By showing "how to do with probabilities what people say that you can't", the paper introduced
key conceptual notions like the use of graphs for representing independence relations, and
the use of independence relations for making exact probabilistic inference tractable on tree and
Reasoning about preferences in argumentation frameworks
173 (9–10), June 2009, Pages 901–934
Argumentation is concerned with attempting to obtain rationally justifiable positions in the presence of conflicting evidence. Originating from the field of philosophy, argumentation research has now become a major topic for AI researchers. One of the key problems in argumentation is to develop a formal model and associated semantics for argumentation that can express the subtleties and nuances of argument and debate. Sanjay Modgil's paper made a major contribution to this problem.
His paper demonstrates how the canonical graph-based models used in abstract argumentation can be enriched to allow such notions as meta-argument, in which arguments can attack attacks. The paper motivates and presents this new model, and explores the relationship of the model to logic programming. Modgil's work represents a key contribution to the argumentation domain, and an outstanding exemplar of work in this area.

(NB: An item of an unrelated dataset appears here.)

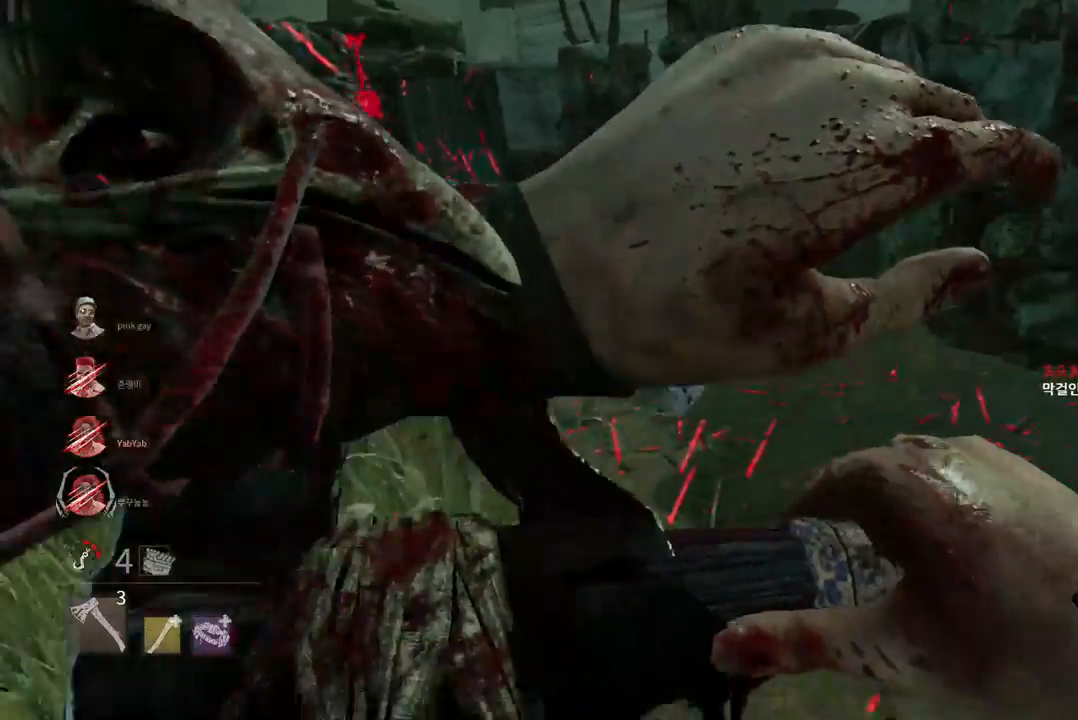
{"keys": ["d", "w"], "mouse": [], "events": []}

Practical solution techniques for first-order MDPs
Scott Sanner and Craig Boutilier,
Artificial Intelligence 173 (5–6), April 2009, Pages 748–788
Decision-theoretic planning problems are naturally represented using probabilistic first-order logic (e.g. PDDL) but are traditionally solved by first 'grounding' the problem. Unfortunately, such a ground representation grows polynomially with the number of domain objects and exponentially in predicate arity. In this seminal paper first-order MDPs are solved without grounding. Although the paper is wide-ranging and could serve as an introduction to this area, it also has the necessary technical depth, providing a clear explanation of solving techniques based on (i) symbolic dynamic programming and (ii) first-order linear programs. Moreover these techniques are implemented and empirically evaluated, showing good results on a range of planning problems. Representing and reasoning with first-order probabilistic theories (often called "lifted inference") is a key research topic in AI; this paper constitutes a major advance to it.
A logic for default reasoning
Artificial Intelligence 13 (1-2), Pages 81-132 (1980)

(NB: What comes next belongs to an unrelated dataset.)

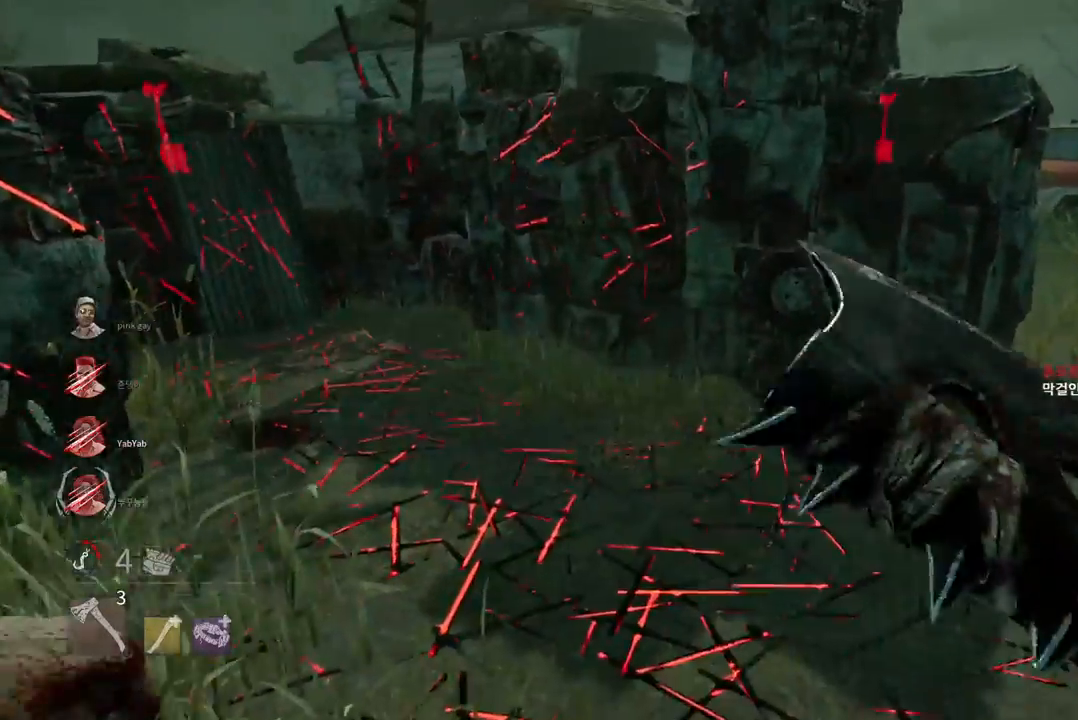
{"keys": ["d", "w"], "mouse": [], "events": []}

This seminal paper introduces and develops a mathematical theory of reasoning about defaults and exceptions that has become to be known as default logic. Reasoning about defaults is about drawing plausible conclusions in the absence of complete knowledge about a world. Default reasoning is a key component of everyday commonsense reasoning, and is essential in many computer systems.
The central element of default logic is the definition of the extensions to a first-order theory induced by a set of defaults. Default logic is nonmonotonic, in the sense that conclusions justified by defaults may need to be retracted when new axioms are added.
Reiter's approach to default reasoning has been immensely influential. Not only it has made a significant impact on the field of knowledge representation, including its application to the frame problem and to other difficult issues in the theory of commonsense reasoning, but it has also made a significant impact on logic programming and underlies much current work on default reasoning including answer set programming.
Overall, this article is one of the cornerstone publications of the knowledge representation research domain, and indeed of AI in general. The award committee is privileged to have the opportunity to recommend unanimously this paper as the recipient of the 2014 AIJ Classic Paper Award.